* **What is being asked**
Please retype the text lines from all of the rows below without any changes, and leave the pictures out of your answer.

Text extracted from each page:
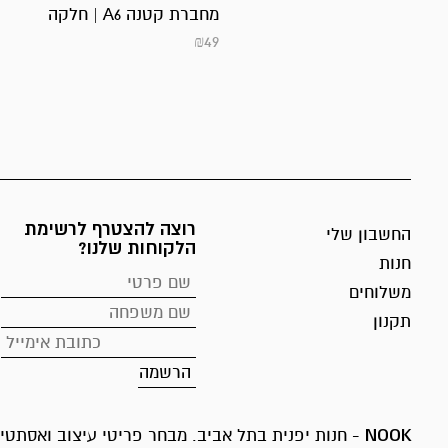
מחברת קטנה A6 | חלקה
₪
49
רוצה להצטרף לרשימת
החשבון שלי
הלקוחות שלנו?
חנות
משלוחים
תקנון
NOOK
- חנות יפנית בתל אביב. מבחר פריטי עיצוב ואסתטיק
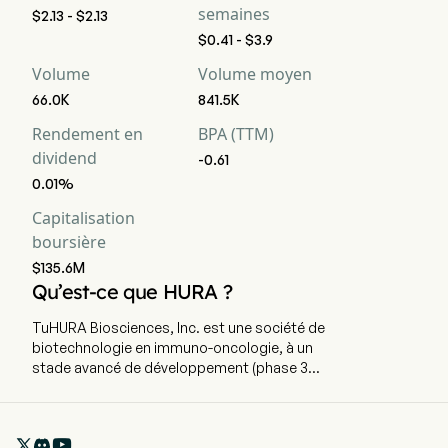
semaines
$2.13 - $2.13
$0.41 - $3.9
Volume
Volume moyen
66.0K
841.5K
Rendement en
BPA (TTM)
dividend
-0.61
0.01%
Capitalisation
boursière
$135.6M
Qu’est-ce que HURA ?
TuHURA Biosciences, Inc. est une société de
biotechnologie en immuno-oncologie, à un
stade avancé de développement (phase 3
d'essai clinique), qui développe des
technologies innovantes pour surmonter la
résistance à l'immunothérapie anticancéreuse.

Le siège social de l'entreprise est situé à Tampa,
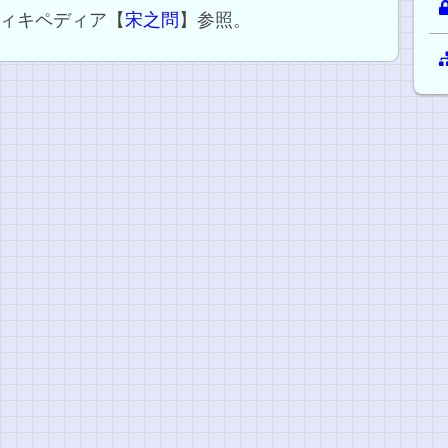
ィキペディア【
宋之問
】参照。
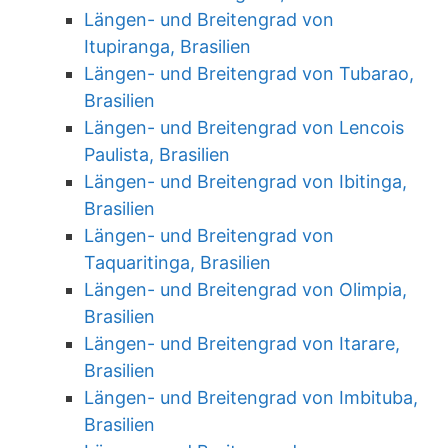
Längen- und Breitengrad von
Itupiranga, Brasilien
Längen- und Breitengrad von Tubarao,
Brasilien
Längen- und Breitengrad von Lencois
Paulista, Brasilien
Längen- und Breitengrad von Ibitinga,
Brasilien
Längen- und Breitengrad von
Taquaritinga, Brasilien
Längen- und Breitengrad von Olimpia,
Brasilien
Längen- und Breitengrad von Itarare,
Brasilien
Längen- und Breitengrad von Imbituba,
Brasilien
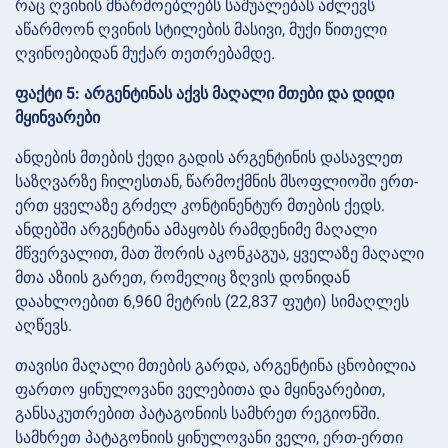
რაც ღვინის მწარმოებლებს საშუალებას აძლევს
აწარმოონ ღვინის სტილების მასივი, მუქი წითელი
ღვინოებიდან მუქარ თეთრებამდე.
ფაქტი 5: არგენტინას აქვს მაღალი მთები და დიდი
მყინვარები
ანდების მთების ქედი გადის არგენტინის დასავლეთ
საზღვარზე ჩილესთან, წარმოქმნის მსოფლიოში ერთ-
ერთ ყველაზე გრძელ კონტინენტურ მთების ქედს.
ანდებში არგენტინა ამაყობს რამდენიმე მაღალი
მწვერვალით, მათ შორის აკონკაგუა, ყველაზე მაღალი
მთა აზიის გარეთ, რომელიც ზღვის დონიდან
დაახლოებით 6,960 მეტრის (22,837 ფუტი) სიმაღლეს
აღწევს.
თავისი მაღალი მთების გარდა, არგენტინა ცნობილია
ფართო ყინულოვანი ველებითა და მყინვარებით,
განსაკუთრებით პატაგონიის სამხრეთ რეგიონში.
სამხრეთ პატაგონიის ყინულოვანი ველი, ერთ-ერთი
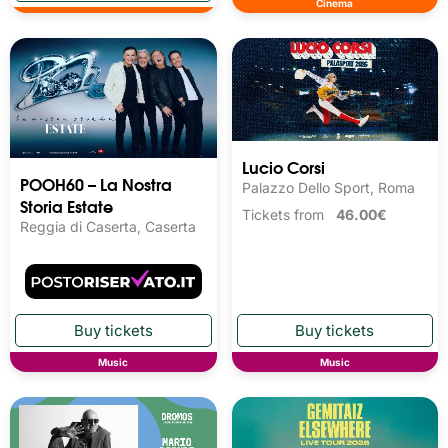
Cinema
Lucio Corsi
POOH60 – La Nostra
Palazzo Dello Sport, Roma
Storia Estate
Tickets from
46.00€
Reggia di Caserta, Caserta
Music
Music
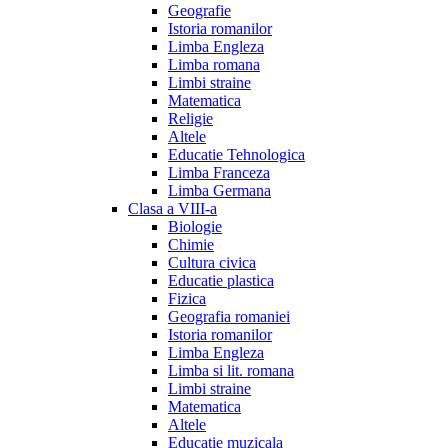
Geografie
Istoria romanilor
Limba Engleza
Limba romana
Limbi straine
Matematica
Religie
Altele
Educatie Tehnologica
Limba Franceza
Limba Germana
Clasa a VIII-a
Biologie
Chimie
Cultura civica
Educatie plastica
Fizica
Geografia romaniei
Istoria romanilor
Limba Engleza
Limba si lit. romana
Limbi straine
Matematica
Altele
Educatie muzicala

* **Task response**
מחברת קטנה A6 | חלקה
₪
49
רוצה להצטרף לרשימת
החשבון שלי
הלקוחות שלנו?
חנות
משלוחים
תקנון
NOOK
- חנות יפנית בתל אביב. מבחר פריטי עיצוב ואסתטיק
semaines
$2.13 - $2.13
$0.41 - $3.9
Volume
Volume moyen
66.0K
841.5K
Rendement en
BPA (TTM)
dividend
-0.61
0.01%
Capitalisation
boursière
$135.6M
Qu’est-ce que HURA ?
TuHURA Biosciences, Inc. est une société de
biotechnologie en immuno-oncologie, à un
stade avancé de développement (phase 3
d'essai clinique), qui développe des
technologies innovantes pour surmonter la
résistance à l'immunothérapie anticancéreuse.

Le siège social de l'entreprise est situé à Tampa,
ィキペディア【
宋之問
】参照。
Längen- und Breitengrad von
Itupiranga, Brasilien
Längen- und Breitengrad von Tubarao,
Brasilien
Längen- und Breitengrad von Lencois
Paulista, Brasilien
Längen- und Breitengrad von Ibitinga,
Brasilien
Längen- und Breitengrad von
Taquaritinga, Brasilien
Längen- und Breitengrad von Olimpia,
Brasilien
Längen- und Breitengrad von Itarare,
Brasilien
Längen- und Breitengrad von Imbituba,
Brasilien
რაც ღვინის მწარმოებლებს საშუალებას აძლევს
აწარმოონ ღვინის სტილების მასივი, მუქი წითელი
ღვინოებიდან მუქარ თეთრებამდე.
ფაქტი 5: არგენტინას აქვს მაღალი მთები და დიდი
მყინვარები
ანდების მთების ქედი გადის არგენტინის დასავლეთ
საზღვარზე ჩილესთან, წარმოქმნის მსოფლიოში ერთ-
ერთ ყველაზე გრძელ კონტინენტურ მთების ქედს.
ანდებში არგენტინა ამაყობს რამდენიმე მაღალი
მწვერვალით, მათ შორის აკონკაგუა, ყველაზე მაღალი
მთა აზიის გარეთ, რომელიც ზღვის დონიდან
დაახლოებით 6,960 მეტრის (22,837 ფუტი) სიმაღლეს
აღწევს.
თავისი მაღალი მთების გარდა, არგენტინა ცნობილია
ფართო ყინულოვანი ველებითა და მყინვარებით,
განსაკუთრებით პატაგონიის სამხრეთ რეგიონში.
სამხრეთ პატაგონიის ყინულოვანი ველი, ერთ-ერთი
Cinema
Lucio Corsi
POOH60 – La Nostra
Palazzo Dello Sport, Roma
Storia Estate
Tickets from
46.00€
Reggia di Caserta, Caserta
Music
Music
Geografie
Istoria romanilor
Limba Engleza
Limba romana
Limbi straine
Matematica
Religie
Altele
Educatie Tehnologica
Limba Franceza
Limba Germana
Clasa a VIII-a
Biologie
Chimie
Cultura civica
Educatie plastica
Fizica
Geografia romaniei
Istoria romanilor
Limba Engleza
Limba si lit. romana
Limbi straine
Matematica
Altele
Educatie muzicala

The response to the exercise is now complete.